Ma non è solo per un’ oggettiva difficoltà a trovare un’ occupazione nel settore: anche al momento dell’ iscrizione, infatti, solo il 13 % dichiara di voler lavorare in questo ambito. Ma allora chi sono i laureati in Scienze della Comunicazione? A oltre 20 anni dalla creazione di questo corso di laurea, una risposta arriva dal saggio ‘’Il progetto comunicazione alla sfida del mercato. Itinerari e prospettive dei laureati nel sud Europa’’, a cura di Mario Morcellini, Franca Faccioli, Barbara Mazza, edito da FrancoAngeli e da poco in libreria. Luci e ombre di una facoltà che per qualcuno è una ‘’fabbrica di illusioni’’, ma che nella realtà consente a più della metà dei laureati di trovare lavoro entro un anno dalla laurea.

**Quesito 1:**
Riformuli in forma di elenco più conciso il paragrafo del testo sui laureati in Scienze della Comunicazione che inizia con «Ma non è solo per», conservandone i fatti principali.
**Quesito 2:**
Per ciascuna affermazione indichi se concorda con il testo sui laureati in Scienze della Comunicazione, rispondendo sì o no e citando le parole decisive del testo: (a) il saggio è edito da FrancoAngeli; (b) meno della metà dei laureati trova lavoro entro un anno dalla laurea; (c) il corso di laurea è stato creato da meno di dieci anni.
**Quesito 3:**
Prosegua il testo sui laureati in Scienze della Comunicazione a partire dall'ultima frase riportata.

Coordinate delle articolazioni denominate
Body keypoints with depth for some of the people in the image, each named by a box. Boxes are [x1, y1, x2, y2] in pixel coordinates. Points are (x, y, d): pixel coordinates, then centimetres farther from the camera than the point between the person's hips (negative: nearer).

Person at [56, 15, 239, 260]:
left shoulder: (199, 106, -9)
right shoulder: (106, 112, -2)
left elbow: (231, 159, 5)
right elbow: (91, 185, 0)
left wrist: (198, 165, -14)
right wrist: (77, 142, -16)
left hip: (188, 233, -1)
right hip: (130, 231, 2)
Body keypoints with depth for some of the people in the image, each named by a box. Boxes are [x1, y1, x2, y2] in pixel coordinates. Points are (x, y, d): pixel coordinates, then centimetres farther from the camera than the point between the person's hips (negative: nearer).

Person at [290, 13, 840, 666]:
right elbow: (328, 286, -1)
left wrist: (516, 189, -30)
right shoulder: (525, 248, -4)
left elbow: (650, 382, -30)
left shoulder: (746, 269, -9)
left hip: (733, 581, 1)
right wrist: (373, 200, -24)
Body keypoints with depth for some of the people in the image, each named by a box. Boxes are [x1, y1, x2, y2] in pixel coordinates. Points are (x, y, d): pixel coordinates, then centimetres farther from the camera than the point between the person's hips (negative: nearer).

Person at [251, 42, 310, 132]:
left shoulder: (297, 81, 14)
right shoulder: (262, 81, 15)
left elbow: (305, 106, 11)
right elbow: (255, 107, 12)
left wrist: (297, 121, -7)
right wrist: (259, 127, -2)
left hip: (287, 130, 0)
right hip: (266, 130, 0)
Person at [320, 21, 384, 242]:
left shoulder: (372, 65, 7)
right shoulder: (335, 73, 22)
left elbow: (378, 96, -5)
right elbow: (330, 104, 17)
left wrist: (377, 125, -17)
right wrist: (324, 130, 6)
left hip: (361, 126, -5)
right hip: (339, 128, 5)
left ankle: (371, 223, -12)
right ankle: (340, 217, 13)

**Risposta 1:**
- Non si tratta solo di un'oggettiva difficoltà a trovare occupazione nel settore: già al momento dell'iscrizione solo il 13% dichiara di voler lavorare in questo ambito.
- A oltre 20 anni dalla creazione del corso di laurea, il saggio «Il progetto comunicazione alla sfida del mercato. Itinerari e prospettive dei laureati nel sud Europa» risponde alla domanda su chi siano i laureati. Il volume è a cura di Mario Morcellini, Franca Faccioli e Barbara Mazza, è edito da FrancoAngeli ed è da poco in libreria.
- Per qualcuno la facoltà è una «fabbrica di illusioni», ma in realtà consente a più della metà dei laureati di trovare lavoro entro un anno dalla laurea.

**Risposta 2:**
(a) Sì: «edito da FrancoAngeli».
(b) No: «consente a più della metà dei laureati di trovare lavoro entro un anno dalla laurea».
(c) No: «A oltre 20 anni dalla creazione di questo corso di laurea».

**Risposta 3:**
di Fabio Dalmasso

 

Inutile. Sopravvalutata. Dispersiva. Questi sono solo tre degli aggettivi che si possono leggere cercando sulla rete informazioni sul corso di laurea in Scienze della Comunicazione. Un giudizio che trovò una sostenitrice anche nel Ministro dell’istruzione Mariastella Gelmini la quale, durante una puntata di Ballarò, si espresse così: «Riteniamo che piuttosto di tanti corsi di laurea inutili in scienze delle comunicazioni o in altre amenità servano profili tecnici competenti che incontrino l’interesse del mercato del lavoro». Non da meno fu Bruno Vespa il quale invitò alcuni studenti a non iscriversi a questo corso di laurea: «Non fate questo tragico errore, che paghereste per il resto della vita», mentre l’allora (2009) ministro del Lavoro Sacconi qualificò i laureati in Science della Comunicazione come dotati di scarso appeal. Insomma, una laurea di scarso interesse per il mondo del lavoro, ad essere diplomatici, e assolutamente inutile, per essere più diretti.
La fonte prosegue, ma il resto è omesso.